まどかと葵、聖子も涙を流して喜んでいる。いおりに至っては、泣きながら「おめでとう!」と叫んでいた。
あきらと沙織の婚約は、同窓会の大ニュースとなった。
みんなから祝福され、二人の顔は終始笑顔だった。
「あきら、沙織、本当におめでとう。末永くお幸せに」
まどかが二人を抱きしめながら言う。
「ありがとう、まどか。お前にはなんと言って謝ればいいか...」
「もういいの。過去のことは全部水に流して。

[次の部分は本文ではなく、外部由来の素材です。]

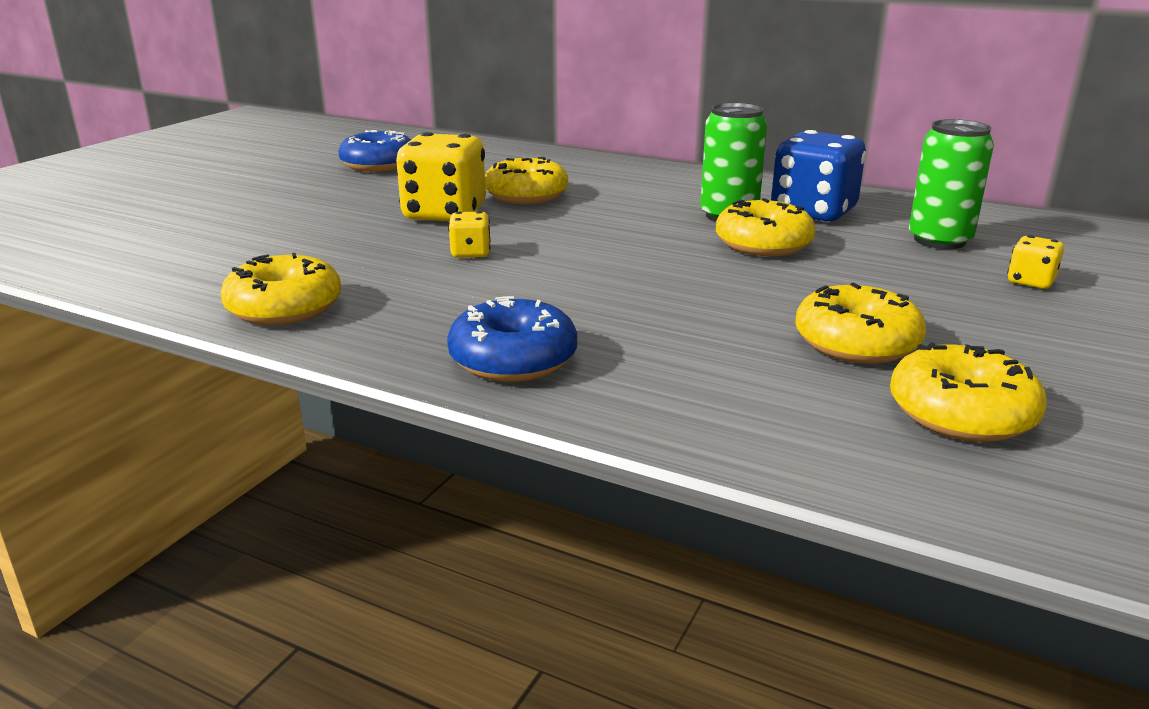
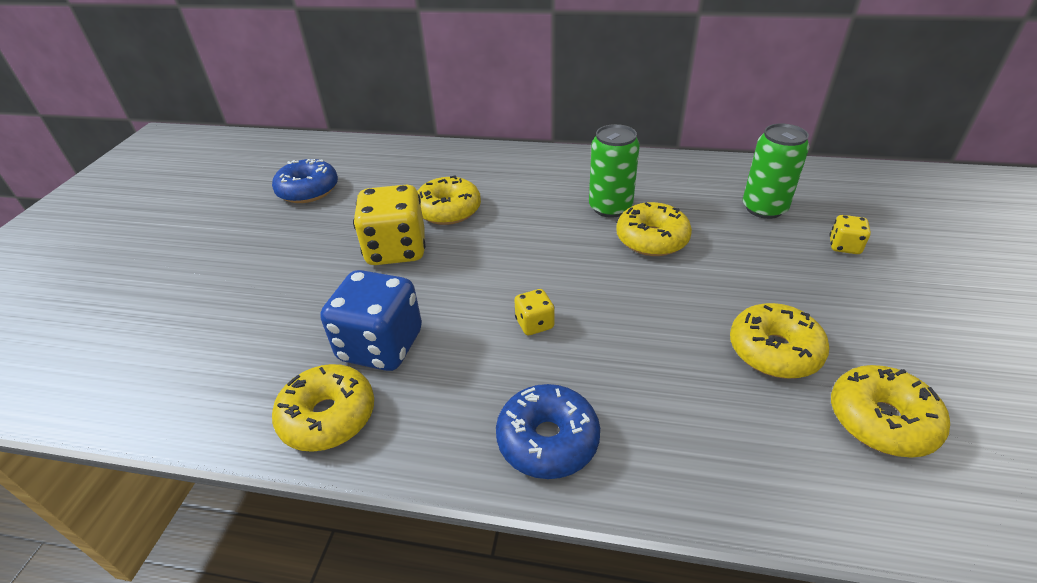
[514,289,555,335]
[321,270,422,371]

今日からは新しい人生のスタートよ」
優しく諭すまどかに、あきらは感謝の気持ちでいっぱいだった。
葵と聖子も、あきらと沙織に祝福の言葉を贈る。
「あきら、沙織のことを大切にしてあげてね。絶対幸せにするんだよ」
「ええ、任せて。俺、沙織を一生愛し続けるから」
葵の言葉に、あきらは力強く頷いた。
「沙織も、あきらを支えてあげてね。二人で力を合わせれば、どんな困難も乗り越えられるわ」
「聖子...ありがとう。あきらと一緒なら、私はもう何も怖くない」
聖子に励まされ、沙織は幸せそうに微笑む。
こうして、同窓会は大団円を迎えた。
かつての恋のもつれも、今となっては昔の思い出。
みんな、それぞれの人生を歩んでいく。
再会を喜び合い、固い絆を確かめ合った仲間たち。
その笑顔が、会場に満ちあふれていた。